In most galaxies, the mass of stars outweighs the mass of the black hole by a 1,000 to one ratio. “The very nature of galaxies and the number of stars they contain is intimately linked to black holes,” Scharf told the audience. By spewing out energy, black holes are acting as galactic regulators, “keeping things in balance.”

Using a striking image of a galaxy known as Perseus A, Scharf illustrated what energy does once it is sent back into space. Perseus A, like many other galaxies, has a black hole at its center. The galaxy appeared on the projector screen behind Scharf as a grainy shot of what looked like a swirl of green dust splotched with dark patches. These dark patches represent “cavities produced by stuff squirted from the black hole,” said Scharf, comparing the process to blowing bubbles through a straw.

The bubbles represented by Perseus A’s cavities indicate trillions of trillions of watts of energy pushed out by its black hole, he explained.

By sending ripples through the extremely hot gas that surrounds Perseus A, gas that would otherwise cool down and build stars, the black hole is regulating how many stars the galaxy can make and how large they can become.

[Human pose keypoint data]
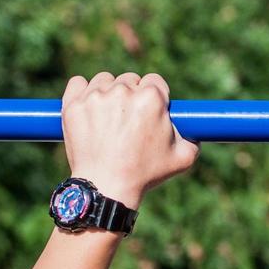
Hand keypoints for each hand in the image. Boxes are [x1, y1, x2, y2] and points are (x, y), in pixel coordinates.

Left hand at [61, 71, 199, 207]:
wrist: (105, 189)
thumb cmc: (145, 175)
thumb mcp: (182, 158)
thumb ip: (193, 138)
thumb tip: (195, 130)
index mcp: (151, 98)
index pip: (155, 81)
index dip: (154, 97)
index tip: (149, 112)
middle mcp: (123, 91)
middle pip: (130, 79)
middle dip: (132, 96)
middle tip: (129, 121)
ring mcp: (95, 96)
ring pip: (105, 81)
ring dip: (108, 93)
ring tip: (109, 119)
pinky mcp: (73, 104)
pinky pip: (78, 83)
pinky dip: (82, 92)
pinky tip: (89, 108)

*Brief A:*
Reproduce the stretch of the passage on black holes and galaxies from "Using a striking" through "through a straw.".
*Brief B:*
Using the passage on black holes and galaxies, decide whether each statement agrees with it, answering yes or no and quoting the words that settle it: (i) In most galaxies, the black hole has more mass than the stars. (ii) Perseus A has a black hole at its center. (iii) Scharf likened the process that forms the cavities to blowing bubbles through a straw.
*Brief C:*
Pick up the passage on black holes and galaxies after its final sentence and carry it forward.

*Result A:*
Using a striking image of a galaxy known as Perseus A, Scharf illustrated what energy does once it is sent back into space. Perseus A, like many other galaxies, has a black hole at its center. The galaxy appeared on the projector screen behind Scharf as a grainy shot of what looked like a swirl of green dust splotched with dark patches. These dark patches represent “cavities produced by stuff squirted from the black hole,” said Scharf, comparing the process to blowing bubbles through a straw.

*Result B:*
(i) No: "the mass of stars outweighs the mass of the black hole by a 1,000 to one ratio."
(ii) Yes: "Perseus A, like many other galaxies, has a black hole at its center."
(iii) Yes: "comparing the process to blowing bubbles through a straw."

*Result C:*
“The ripples transfer energy into the surrounding gas and help slow its ability to cool down,” Scharf said in an email afterwards. The estimated amount of energy in these ripples “is just right to explain the actual number of stars we see forming at any given time, which is much smaller than it would be otherwise.”

Tod Lauer, an astronomer at the National Optical Astronomy Observatory in Tucson, Arizona, agreed that without accounting for feedback from black holes, “we don’t get galaxies like what we see today.”

The regulatory role that black holes play may have broad implications for life in the universe, according to Scharf. If black holes influence the formation of stars in galaxies, they indirectly influence us. Stars, Scharf explained, produce elements that in turn produce planets, chemistry, and “at least in one place, life.”

In this one place, our solar system, we have a sun that is larger than 75 percent of other stars in the Milky Way galaxy. Its size means that it produces more ultraviolet light, which can split molecules and encourage what Scharf called “complex chemistry,” influencing the composition of planets that can form. Life and the geochemical nature of our planet have always been linked, he added.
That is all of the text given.